Senator for Lagos East
- Incumbent
- Assumed office December 2020
- Preceded by: Bayo Osinowo

Personal details
- Born: Mukhail Adetokunbo Abiru 25 March 1964 (age 62) Lagos State, Nigeria
- Party: All Progressives Congress
- Spouse: Feyishola Abiru
- Education: Harvard Business School Lagos Business School Lagos State University
- Occupation: Banker
- Website: tokunboabiru.org

= Tokunbo Abiru =

Nigerian politician and banker (born 1964)

Mukhail Adetokunbo "Tokunbo" Abiru FCA (born 25 March 1964) is a Nigerian banker and politician. He is the senator representing the Lagos East Senatorial District at the 9th Nigerian National Assembly.

==Education==
He attended the six-week Harvard Business School Advanced Management Program and Lagos Business School (Senior Management Program). He holds a BSc (economics) from Lagos State University and is a Fellow of the Institute of Chartered Accountants of Nigeria (ICAN) and an Honorary Senior Member of the Chartered Institute of Bankers of Nigeria (CIBN).

==Career==
===Banker===
Abiru rose to the position of executive director at First Bank Nigeria Ltd (2013–16), and was also the Honourable Commissioner of Finance, Lagos State, between 2011 and 2013 under the dynamic and transformational leadership of Babatunde R. Fashola (SAN) as Governor. Prior to this position, he was the Group Managing Director/Chief Executive Officer of Polaris Bank Limited, Nigeria.

He was appointed in July 2016 by the Central Bank of Nigeria (CBN), as group managing director to lead the turnaround of the regulator-induced takeover of the then-troubled Skye Bank, in a bid to preserve the stability of the overall Nigerian Financial System. The successful completion of the assignment gave birth to today's Polaris Bank Limited.

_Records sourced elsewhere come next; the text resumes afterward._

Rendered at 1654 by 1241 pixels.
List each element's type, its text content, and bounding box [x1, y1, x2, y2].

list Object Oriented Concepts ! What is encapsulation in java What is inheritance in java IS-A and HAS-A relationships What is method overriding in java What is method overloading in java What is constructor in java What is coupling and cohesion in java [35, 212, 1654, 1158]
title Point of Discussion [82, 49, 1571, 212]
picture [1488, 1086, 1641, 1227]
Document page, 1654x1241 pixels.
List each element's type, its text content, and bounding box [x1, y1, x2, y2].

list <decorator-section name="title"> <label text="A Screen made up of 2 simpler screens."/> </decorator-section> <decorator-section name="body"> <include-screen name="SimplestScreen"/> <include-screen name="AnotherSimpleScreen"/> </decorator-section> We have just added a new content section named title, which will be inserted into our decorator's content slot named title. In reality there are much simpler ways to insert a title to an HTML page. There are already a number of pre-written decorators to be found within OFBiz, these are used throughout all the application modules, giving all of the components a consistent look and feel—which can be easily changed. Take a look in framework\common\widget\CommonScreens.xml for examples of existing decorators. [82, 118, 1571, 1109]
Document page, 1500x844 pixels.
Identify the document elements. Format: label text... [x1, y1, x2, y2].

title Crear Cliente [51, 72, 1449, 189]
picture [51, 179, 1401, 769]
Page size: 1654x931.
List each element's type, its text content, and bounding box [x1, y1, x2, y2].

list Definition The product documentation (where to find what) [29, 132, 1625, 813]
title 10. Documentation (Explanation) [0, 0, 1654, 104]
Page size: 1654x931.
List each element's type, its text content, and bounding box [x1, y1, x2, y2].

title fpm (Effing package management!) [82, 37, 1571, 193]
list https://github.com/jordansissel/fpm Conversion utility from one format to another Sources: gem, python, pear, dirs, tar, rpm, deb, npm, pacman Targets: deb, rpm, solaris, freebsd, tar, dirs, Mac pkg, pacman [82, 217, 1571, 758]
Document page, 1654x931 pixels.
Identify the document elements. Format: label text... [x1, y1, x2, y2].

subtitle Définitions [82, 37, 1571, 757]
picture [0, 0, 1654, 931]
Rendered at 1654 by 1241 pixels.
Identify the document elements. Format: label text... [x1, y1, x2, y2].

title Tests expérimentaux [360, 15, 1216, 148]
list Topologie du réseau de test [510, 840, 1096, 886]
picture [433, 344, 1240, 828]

Tokunbo has also served on various boards, including Airtel Mobile Networks Limited; FBN Capital Limited (now FBN Quest Merchant Bank Limited); FBN Bank Sierra –Leone Limited; and Nigeria Inter-Bank Settlement System Plc (NIBSS). During COVID-19 pandemic, he has donated 150,000 face masks to primary schools in his zone.

On 24 August 2020, Abiru resigned from Polaris Bank to contest the Lagos East senatorial election under the platform of the All Progressives Congress.

===Public sector===
During Abiru's time as commissioner for finance in Lagos State, the state floated an N80 billion bond, earning it the EMEA Finance's Best Local Currency Bond Award for 2012. He opened up discussions on taxation in Lagos State after the discovery of over 5.5 million tax evaders in 2013. His efforts also led to increased Land Use Charge revenue generations to the tune of N6.2bn.

Abiru is also a member of the Lagos HOMs Committee, which is in charge of the Lagos State Home Ownership Mortgage Scheme (HOMs) instituted to reduce the housing deficit in the state.

He was named the chairman, of the Senate Committee on Banking of the 10th senate on 8 August 2023.

Abiru was elected as the senator of Lagos East Senatorial district in a bye-election on 5 December 2020.